1933 yılından sonra dünyada silahlanma yarışı başlamıştır. İtalya, Habeşiştan’ı işgal etmiş, Japonya Mançurya’ya saldırmıştır. Almanya Versay Antlaşmasını hiçe sayarak askersiz bölge olarak kabul edilen Ren Bölgesi’ni silahlandırmıştır. Avusturya ise zorunlu askerliği yeniden başlatmıştır. Bütün bu gelişmeler Avrupa’da yeni bir savaşın belirtileri idi. Bu durum karşısında Türkiye, uluslararası barış ve güvenliğin korunması yolundaki güçlükleri ileri sürerek değişen dünya şartları doğrultusunda boğazların durumunun yeniden görüşülmesini istedi. Türkiye bu isteğini ilk defa 1933’te Londra’daki Silâhsızlanma Konferansı’nda dile getirdi. Almanya’nın silahlanmasını görüşmek üzere toplanan Milletler Cemiyetin Konseyi’nde Türkiye Boğazların durumunu gündeme getirmiştir. Türkiye bu toplantıda Boğazların askersiz ve silahsız olmasının savunmamızı zayıflattığını bu nedenle Lozan Antlaşması’nda Boğazlarla ilgili yer alan hükümlerin kaldırılmasını istedi. (17 Nisan 1935). Ancak Sovyetler Birliği dışında Türkiye’nin bu görüşünü destekleyen olmadı.

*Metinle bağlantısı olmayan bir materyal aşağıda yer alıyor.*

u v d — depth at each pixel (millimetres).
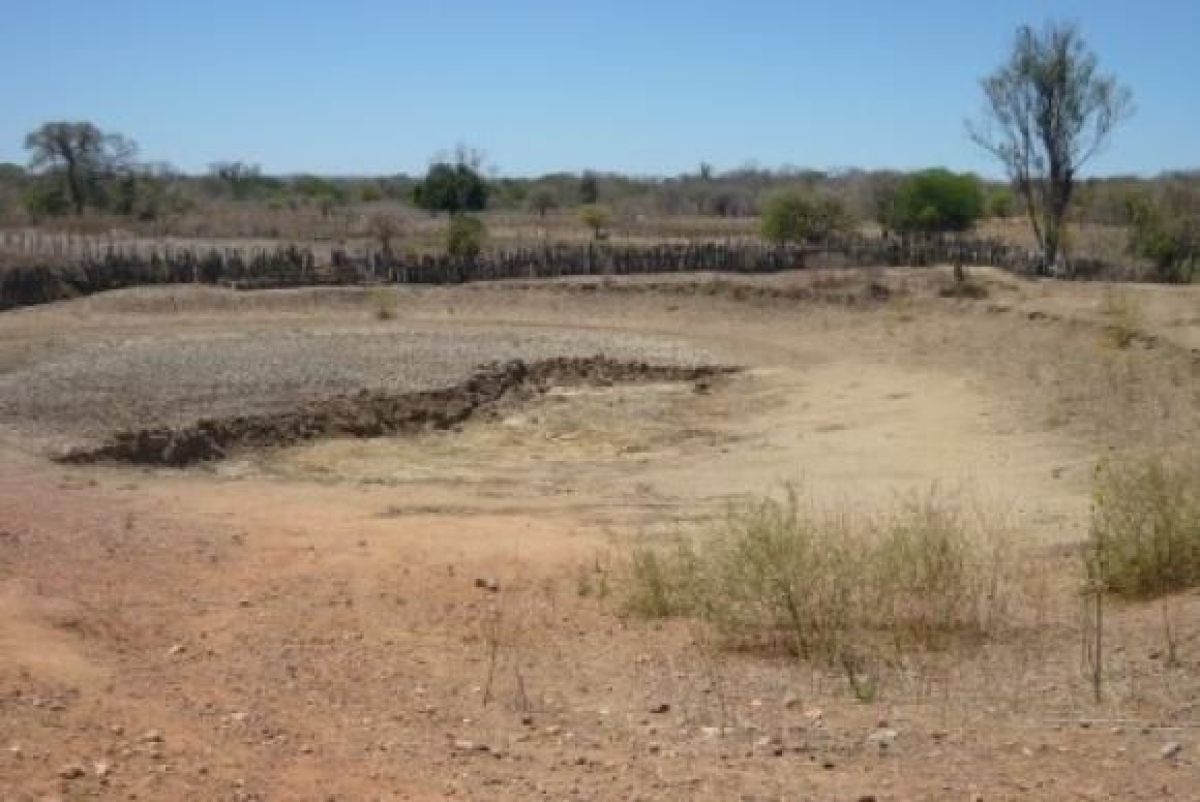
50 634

Milletler Cemiyetinin zorlamalarına rağmen İtalya’nın Habeşistan’ı işgal etmesi, Almanya’nın Versay Antlaşması’na aykırı olarak Ren Bölgesini silahlandırması Boğazlar konusunda Türkiye’yi harekete geçirdi. Türkiye Lozan Boğazlar Antlaşması’nı imzalamış olan ülkelere birer nota verdi ( 10 Nisan 1936). Türkiye bu notasında Lozan Antlaşması’yla Boğazların güvenliği için verilen garantinin, Avrupa’daki gelişmeler karşısında işlemez hale geldiğini bildirdi. Bu nedenle Türkiye Boğazlarda güvenliğin, savunmanın ve egemenlik haklarının koruması bakımından Lozan Antlaşması’nda yer alan Boğazların silahtan ve askerden arındırılması hükmünün değişmesini ve Boğazlar Komisyonu’nun kaldırılmasını istedi. Lozan Antlaşması’nı imzalayan devletler arasında İtalya dışında bütün taraf devletler bu notaya olumlu cevap verdiler. Bunun üzerine Türkiye’nin değişiklik isteklerinin görüşülmesi amacıyla 22 Haziran 1936’da İşviçre’nin Montreux (Montrö) kentinde bir konferans düzenlendi. Montreux (Montrö) Sözleşmesi adını alan yeni Boğazlar Sözleşmesi 20 Temmuz 1936’da imzalandı. Bu sözleşme Türkiye, İngiltere, Fransa, Sovyetler Birliği, Japonya, Romanya, Bulgaristan, Yunanistan ve Yugoslavya arasında imzalanmıştır.İtalya ilk zamanlar böyle bir sözleşmeyi kabul etmemiş ancak daha sonra 2 Mayıs 1938’de Montrö Boğazlar Sözleşmesi’ni imzalamıştır. Böylece İtalya da Boğazlar üzerinde Türkiye’nin üstünlüğünü kabul etmiştir.